In terms of the metric

Suppose ${\displaystyle (X,d_X)}$ and ${\displaystyle (Y,d_Y)}$ are Metric space (?)s. In other words, ${\displaystyle X}$ and ${\displaystyle Y}$ are sets, and ${\displaystyle d_X}$ and ${\displaystyle d_Y}$ are metrics on these sets. A function ${\displaystyle f:X\to Y}$ is termed a continuous map from ${\displaystyle X}$ to ${\displaystyle Y}$ if it satisfies the following:

${\displaystyle \mathrm{\forall }\epsilon >0,a\in X,\mathrm{\exists }\delta >0:d_X(a,b)<\delta ⟹d_Y(f(a),f(b))<\epsilon }$.
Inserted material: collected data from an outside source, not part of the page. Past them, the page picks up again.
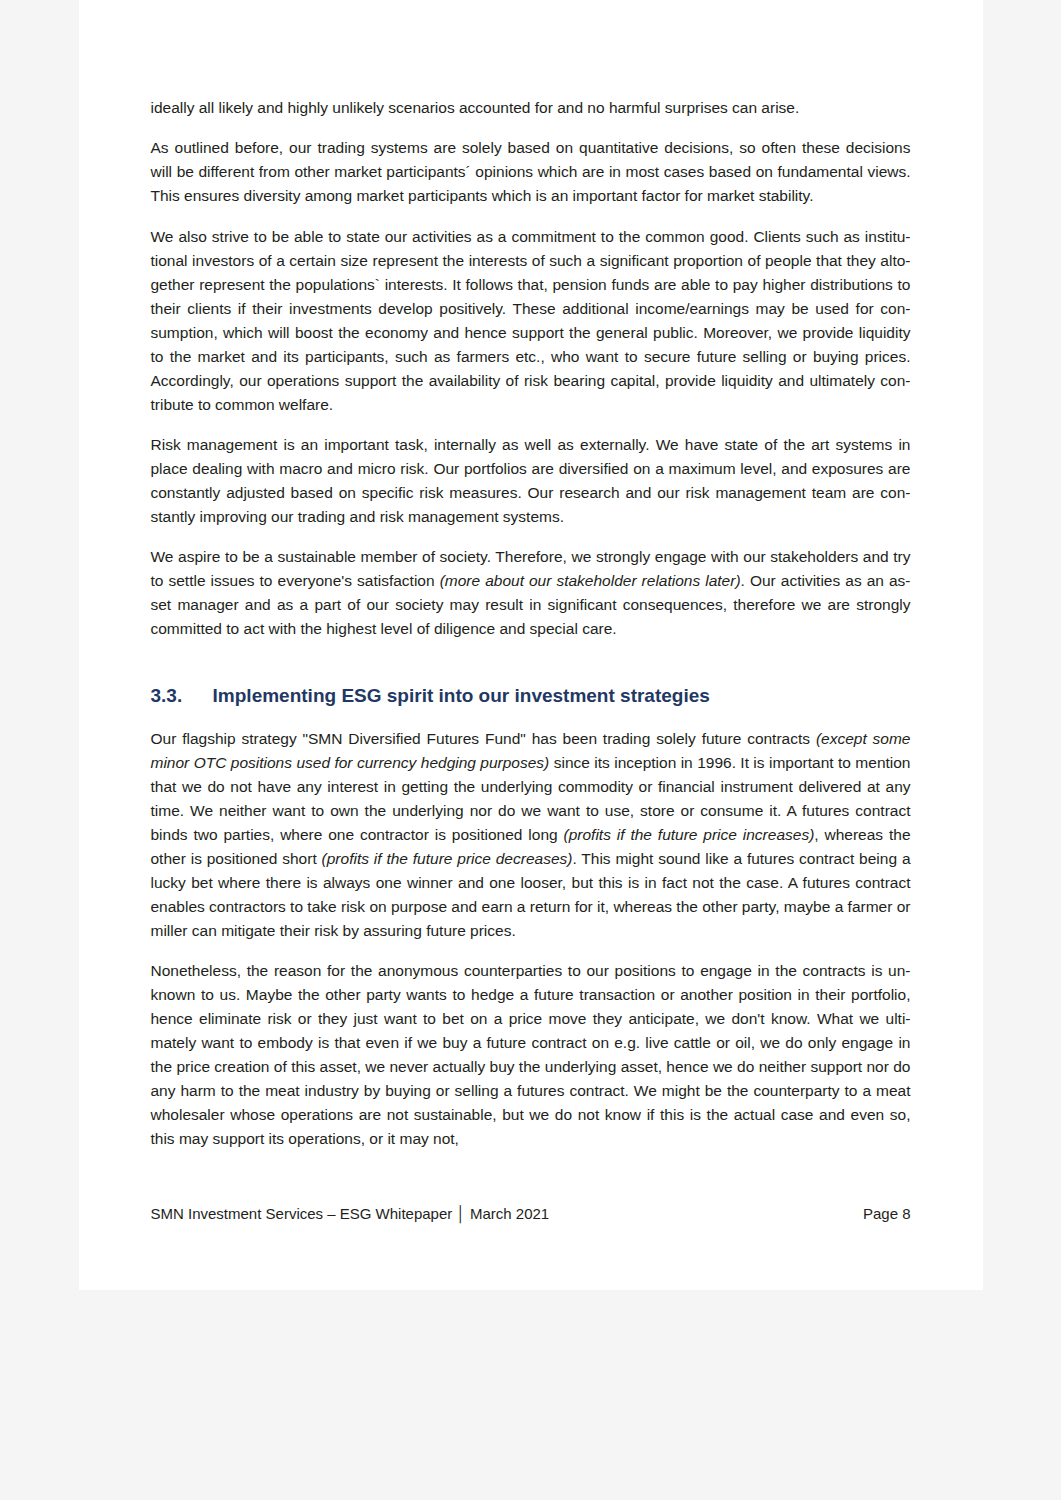ideally all likely and highly unlikely scenarios accounted for and no harmful surprises can arise.
As outlined before, our trading systems are solely based on quantitative decisions, so often these decisions will be different from other market participants´ opinions which are in most cases based on fundamental views. This ensures diversity among market participants which is an important factor for market stability.
We also strive to be able to state our activities as a commitment to the common good. Clients such as institutional investors of a certain size represent the interests of such a significant proportion of people that they altogether represent the populations` interests. It follows that, pension funds are able to pay higher distributions to their clients if their investments develop positively. These additional income/earnings may be used for consumption, which will boost the economy and hence support the general public. Moreover, we provide liquidity to the market and its participants, such as farmers etc., who want to secure future selling or buying prices. Accordingly, our operations support the availability of risk bearing capital, provide liquidity and ultimately contribute to common welfare.
Risk management is an important task, internally as well as externally. We have state of the art systems in place dealing with macro and micro risk. Our portfolios are diversified on a maximum level, and exposures are constantly adjusted based on specific risk measures. Our research and our risk management team are constantly improving our trading and risk management systems.
We aspire to be a sustainable member of society. Therefore, we strongly engage with our stakeholders and try to settle issues to everyone's satisfaction (more about our stakeholder relations later). Our activities as an asset manager and as a part of our society may result in significant consequences, therefore we are strongly committed to act with the highest level of diligence and special care.
3.3. Implementing ESG spirit into our investment strategies
Our flagship strategy "SMN Diversified Futures Fund" has been trading solely future contracts (except some minor OTC positions used for currency hedging purposes) since its inception in 1996. It is important to mention that we do not have any interest in getting the underlying commodity or financial instrument delivered at any time. We neither want to own the underlying nor do we want to use, store or consume it. A futures contract binds two parties, where one contractor is positioned long (profits if the future price increases), whereas the other is positioned short (profits if the future price decreases). This might sound like a futures contract being a lucky bet where there is always one winner and one looser, but this is in fact not the case. A futures contract enables contractors to take risk on purpose and earn a return for it, whereas the other party, maybe a farmer or miller can mitigate their risk by assuring future prices.
Nonetheless, the reason for the anonymous counterparties to our positions to engage in the contracts is unknown to us. Maybe the other party wants to hedge a future transaction or another position in their portfolio, hence eliminate risk or they just want to bet on a price move they anticipate, we don't know. What we ultimately want to embody is that even if we buy a future contract on e.g. live cattle or oil, we do only engage in the price creation of this asset, we never actually buy the underlying asset, hence we do neither support nor do any harm to the meat industry by buying or selling a futures contract. We might be the counterparty to a meat wholesaler whose operations are not sustainable, but we do not know if this is the actual case and even so, this may support its operations, or it may not,
SMN Investment Services – ESG Whitepaper │ March 2021 Page 8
In terms of the induced topology

Suppose ${\displaystyle (X,d_X)}$ and ${\displaystyle (Y,d_Y)}$ are metric spaces. A function ${\displaystyle f:X\to Y}$ is termed a continuous map if ${\displaystyle f}$ is a continuous map from ${\displaystyle X}$ to ${\displaystyle Y}$ with the induced topologies from their respective metrics.

The notion of continuous map of metric spaces gives rise to the notion of the category of metric spaces with continuous maps.